Submerged utopias of impossible escape

I can’t have been to this specific spot for over 20 years. Possibly not since my doings were still determined by my parents, and before walking up to ‘the Tops’ became more of a wish for transcendence.

In my 20s I’d always stick to the roads which cut through this landscape, because I wanted to reach the other side, with a catatonically-charged wish to find a better world at the other side.

What is weirdest is that I remember this landscape more from the dreamscapes, where exaggerated manifestations of it and recurred ever since.

This may be because these vast moors appear out of nowhere next to a busy commuter link road as if you were still dreaming..

The moors are a realm with their own law, their own foreboding threats and their own illusive promises. They possess that which some people find in the sea, or in the desert. These moors are an ‘out there’ specific to the imagination of Northern industrial towns.

It is so tempting to keep climbing up into them, as if you could meet that other world you feel so desperate for.

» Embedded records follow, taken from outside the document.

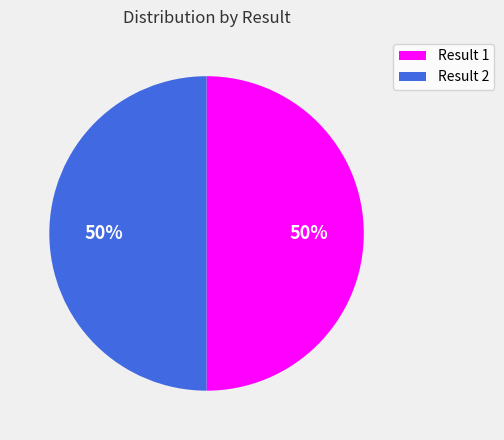

Is it true that Result 1 is 50% of the pie?

True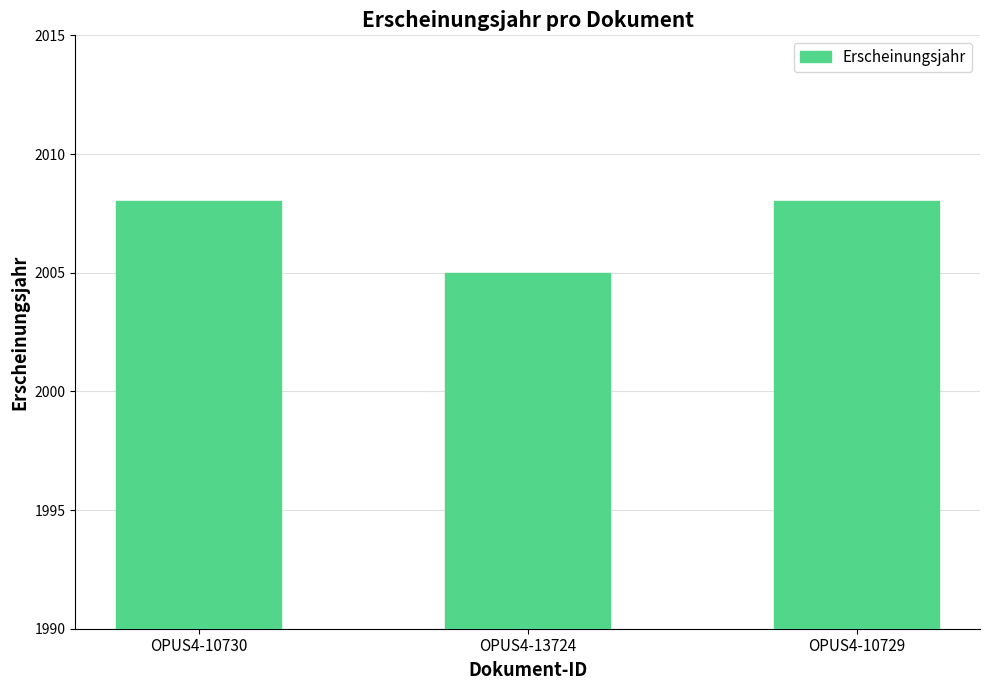

What is the difference between the maximum and minimum values?

3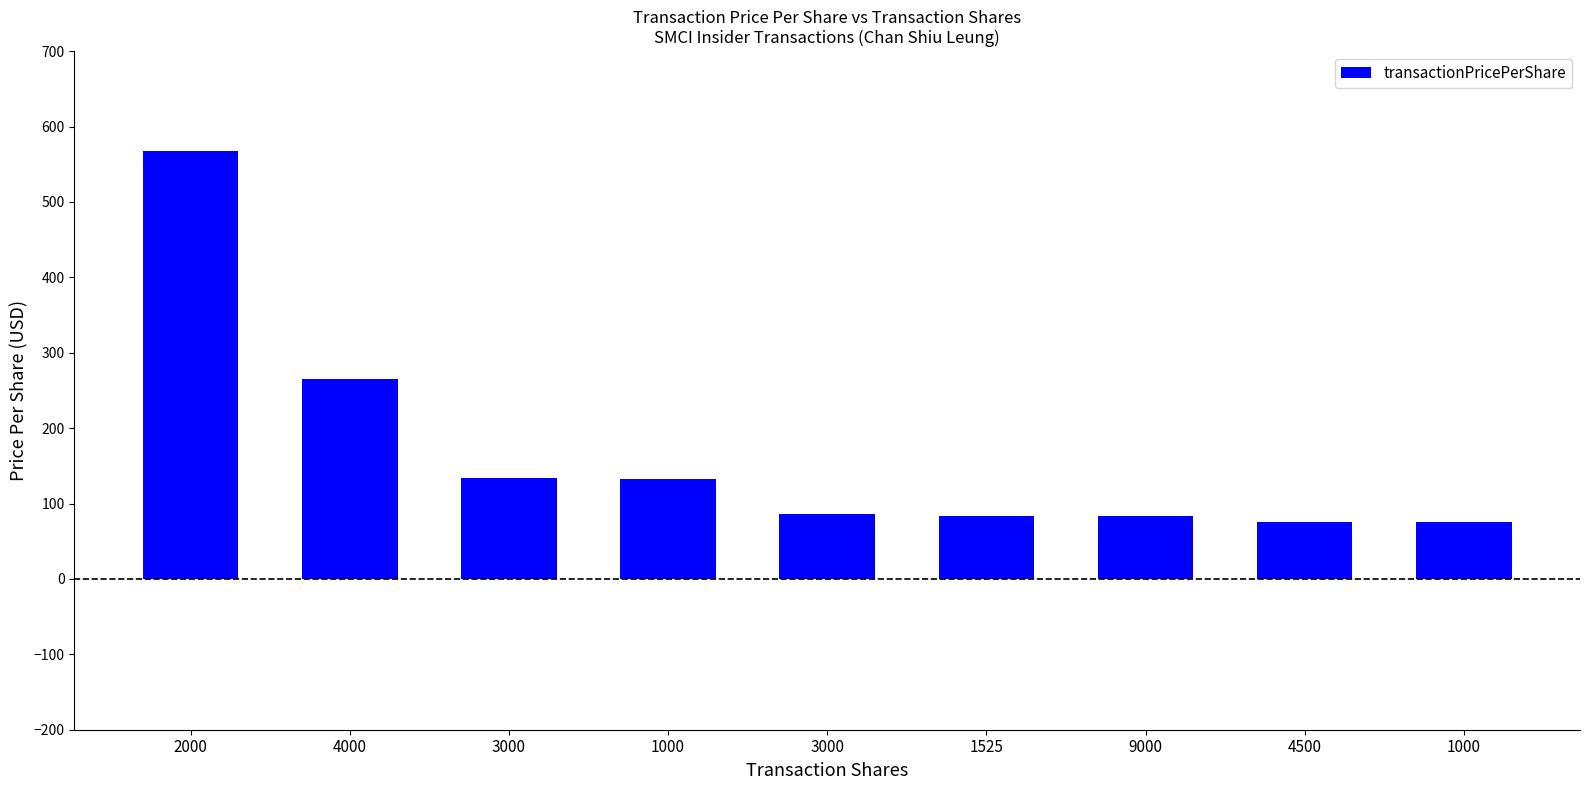

What is the change in value from 4000 to 1000?

-132.5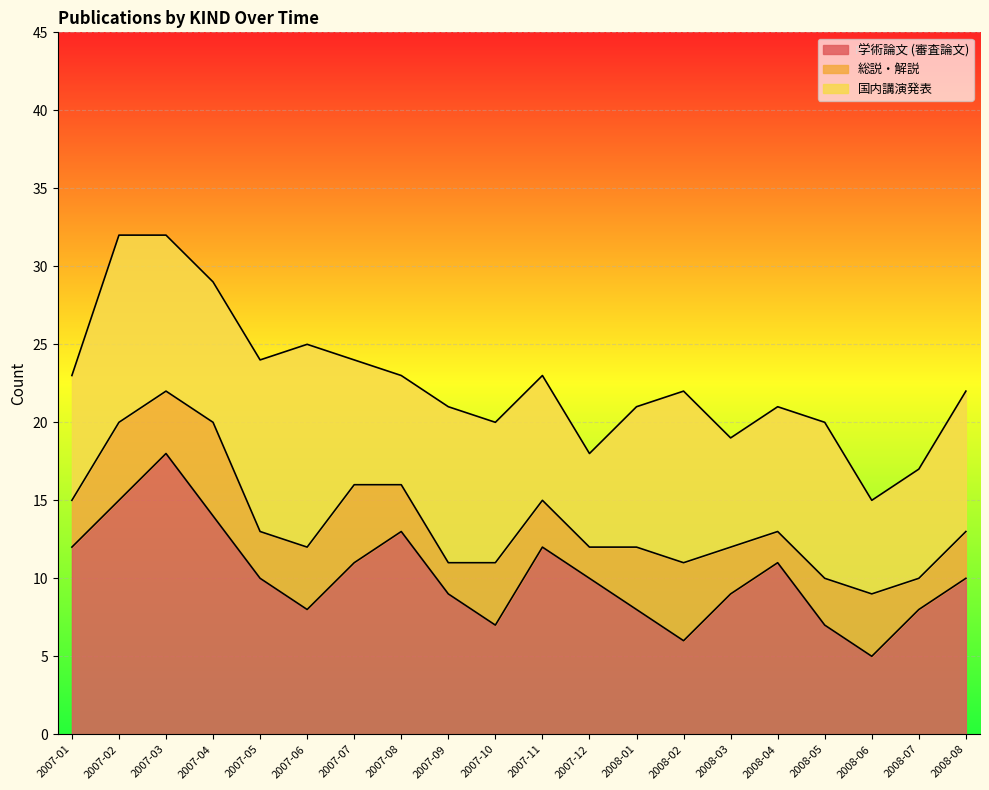

At which category does 総説・解説 reach its first local peak?

2007-02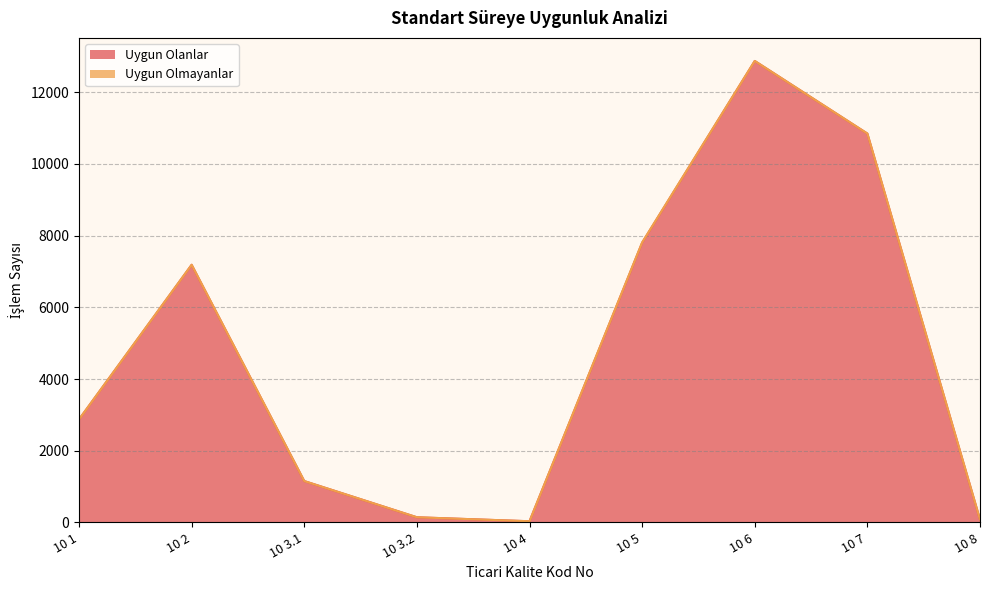

Rank the categories by value from highest to lowest.

10 6, 10 7, 10 5, 10 2, 10 1, 10 3.1, 10 3.2, 10 8, 10 4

I play tricks on myself, to conjure something that transcends a reality I feel so stuck in, trying to see ghosts because everything is present up here only in its absence.

It’s the first time in 29 years I’ve seen a pile of rocks the ruins of buildings demolished to make way for the nearby reservoir. Aged 10 I tried to jump from one to the next, slipping and ending up in hospital with concussion.

I have felt threatened by life, fearful of being myself in a state of happiness from such an early age that my deepest idea of ‘true self’ now pictures itself through sadness and solitude. This is the only place I can feel at peace and safe from the perceived threats imposed, demanding I be more than I felt I could be.

It’s hurt being called negative. As the colours faded, as pop songs, that would once punctuate the passing of time, and confirm all purpose to it began to disappear, slowly covered up by a grey mass that promised nothing.

I have been living in a state of unaccepted mourning for most of adulthood, as I have watched life pass me by with increasing desperation. Constantly denying it to myself, watching those my age make lives for themselves get younger and younger; denying it fervently in spaces where other middle aged lost souls would gather for the same reason, of being bereft of ideas of where to be and how to be anywhere else. I showed zero empathy to those I share such a shameful kinship with, constantly trying to tell myself I was somehow only a temporarily embarrassed lost soul.

As I reach 40, my instincts are to panic, to put up the old forms of self-defence, as the atmosphere of our post-covid world becomes ever darker and foreboding, with no sign of letting up yet – and we all must still live in that world.

Perhaps with the act of properly mourning, it’s so seductive to think that one can remain frozen in time here, in the poetry afforded to sadness, but not to the twitching humiliating anxiety that defines life ‘down there’. There is a danger of staring for too long into submerged utopias of impossible escape that I am admittedly free to indulge in up there.

There’s so many me’s I want to love and leave behind, but maybe I daren’t.

The child who banged his head in 1994 on these rocks, or the 19 year old, who 20 years ago, returned home from a very similar North Yorks moorland as an anorexic skeleton from University trip on a course I would abandon shortly after, like many things after. A memory that I identify with so much shame, I daren’t say the name of the place to myself.

Dwelling in memories is so easy at the cost of the present, and I’ve done it so much…..

But I won’t beat myself up – I have never known how to be a body in this world.

I wish I could stay here. Walk and walk and find myself in company, company of this world or not. And I wish I could take this, and implement it down there, and find such peace where I usually finding sweat-stained anxiety.